Stated problem – Format every line in the entries below as a Markdown table with two columns, Row and Line, giving each line a row number and leaving out blank lines.

─── Data lines ───

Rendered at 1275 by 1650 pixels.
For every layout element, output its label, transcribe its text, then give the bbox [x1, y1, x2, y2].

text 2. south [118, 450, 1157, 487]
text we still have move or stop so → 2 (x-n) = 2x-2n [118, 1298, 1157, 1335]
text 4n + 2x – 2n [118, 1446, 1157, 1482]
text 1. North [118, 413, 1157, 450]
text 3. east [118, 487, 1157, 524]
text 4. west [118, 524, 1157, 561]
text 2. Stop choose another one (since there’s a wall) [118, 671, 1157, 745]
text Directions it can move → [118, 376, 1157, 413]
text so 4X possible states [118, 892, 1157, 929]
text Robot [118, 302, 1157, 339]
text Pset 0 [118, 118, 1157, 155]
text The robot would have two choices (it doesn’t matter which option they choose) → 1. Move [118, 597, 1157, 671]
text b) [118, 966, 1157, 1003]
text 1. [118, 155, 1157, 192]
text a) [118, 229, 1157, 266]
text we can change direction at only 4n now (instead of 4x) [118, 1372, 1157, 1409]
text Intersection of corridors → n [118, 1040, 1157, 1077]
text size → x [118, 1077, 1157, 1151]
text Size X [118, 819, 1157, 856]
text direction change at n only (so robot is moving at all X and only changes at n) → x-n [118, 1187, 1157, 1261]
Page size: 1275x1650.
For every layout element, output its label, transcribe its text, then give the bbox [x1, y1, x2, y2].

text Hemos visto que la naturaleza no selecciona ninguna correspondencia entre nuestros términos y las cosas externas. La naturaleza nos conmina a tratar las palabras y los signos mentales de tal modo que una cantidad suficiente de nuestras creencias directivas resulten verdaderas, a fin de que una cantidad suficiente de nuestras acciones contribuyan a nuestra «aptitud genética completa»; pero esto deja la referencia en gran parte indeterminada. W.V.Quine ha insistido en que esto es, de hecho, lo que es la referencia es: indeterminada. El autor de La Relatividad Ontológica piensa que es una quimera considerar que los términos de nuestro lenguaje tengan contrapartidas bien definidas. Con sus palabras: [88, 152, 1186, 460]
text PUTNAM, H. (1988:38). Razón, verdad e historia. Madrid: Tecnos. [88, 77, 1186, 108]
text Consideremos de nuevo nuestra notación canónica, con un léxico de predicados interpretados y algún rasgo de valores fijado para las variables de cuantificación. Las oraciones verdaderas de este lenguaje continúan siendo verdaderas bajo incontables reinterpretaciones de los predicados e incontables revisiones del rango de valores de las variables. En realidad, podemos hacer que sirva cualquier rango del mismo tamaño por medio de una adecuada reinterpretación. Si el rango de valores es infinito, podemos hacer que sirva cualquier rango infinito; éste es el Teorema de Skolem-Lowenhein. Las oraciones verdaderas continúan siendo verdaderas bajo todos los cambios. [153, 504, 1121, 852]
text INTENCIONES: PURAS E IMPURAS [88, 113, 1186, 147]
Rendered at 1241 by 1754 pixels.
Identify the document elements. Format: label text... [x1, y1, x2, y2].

───

Response to the exercise –
| Row | Line |
|---|---|
| 1 | Rendered at 1275 by 1650 pixels. |
| 2 | For every layout element, output its label, transcribe its text, then give the bbox [x1, y1, x2, y2]. |
| 3 | text 2. south [118, 450, 1157, 487] |
| 4 | text we still have move or stop so → 2 (x-n) = 2x-2n [118, 1298, 1157, 1335] |
| 5 | text 4n + 2x – 2n [118, 1446, 1157, 1482] |
| 6 | text 1. North [118, 413, 1157, 450] |
| 7 | text 3. east [118, 487, 1157, 524] |
| 8 | text 4. west [118, 524, 1157, 561] |
| 9 | text 2. Stop choose another one (since there’s a wall) [118, 671, 1157, 745] |
| 10 | text Directions it can move → [118, 376, 1157, 413] |
| 11 | text so 4X possible states [118, 892, 1157, 929] |
| 12 | text Robot [118, 302, 1157, 339] |
| 13 | text Pset 0 [118, 118, 1157, 155] |
| 14 | text The robot would have two choices (it doesn’t matter which option they choose) → 1. Move [118, 597, 1157, 671] |
| 15 | text b) [118, 966, 1157, 1003] |
| 16 | text 1. [118, 155, 1157, 192] |
| 17 | text a) [118, 229, 1157, 266] |
| 18 | text we can change direction at only 4n now (instead of 4x) [118, 1372, 1157, 1409] |
| 19 | text Intersection of corridors → n [118, 1040, 1157, 1077] |
| 20 | text size → x [118, 1077, 1157, 1151] |
| 21 | text Size X [118, 819, 1157, 856] |
| 22 | text direction change at n only (so robot is moving at all X and only changes at n) → x-n [118, 1187, 1157, 1261] |
| 23 | Page size: 1275x1650. |
| 24 | For every layout element, output its label, transcribe its text, then give the bbox [x1, y1, x2, y2]. |
| 25 | text Hemos visto que la naturaleza no selecciona ninguna correspondencia entre nuestros términos y las cosas externas. La naturaleza nos conmina a tratar las palabras y los signos mentales de tal modo que una cantidad suficiente de nuestras creencias directivas resulten verdaderas, a fin de que una cantidad suficiente de nuestras acciones contribuyan a nuestra «aptitud genética completa»; pero esto deja la referencia en gran parte indeterminada. W.V.Quine ha insistido en que esto es, de hecho, lo que es la referencia es: indeterminada. El autor de La Relatividad Ontológica piensa que es una quimera considerar que los términos de nuestro lenguaje tengan contrapartidas bien definidas. Con sus palabras: [88, 152, 1186, 460] |
| 26 | text PUTNAM, H. (1988:38). Razón, verdad e historia. Madrid: Tecnos. [88, 77, 1186, 108] |
| 27 | text Consideremos de nuevo nuestra notación canónica, con un léxico de predicados interpretados y algún rasgo de valores fijado para las variables de cuantificación. Las oraciones verdaderas de este lenguaje continúan siendo verdaderas bajo incontables reinterpretaciones de los predicados e incontables revisiones del rango de valores de las variables. En realidad, podemos hacer que sirva cualquier rango del mismo tamaño por medio de una adecuada reinterpretación. Si el rango de valores es infinito, podemos hacer que sirva cualquier rango infinito; éste es el Teorema de Skolem-Lowenhein. Las oraciones verdaderas continúan siendo verdaderas bajo todos los cambios. [153, 504, 1121, 852] |
| 28 | text INTENCIONES: PURAS E IMPURAS [88, 113, 1186, 147] |
| 29 | Rendered at 1241 by 1754 pixels. |
| 30 | Identify the document elements. Format: label text... [x1, y1, x2, y2]. |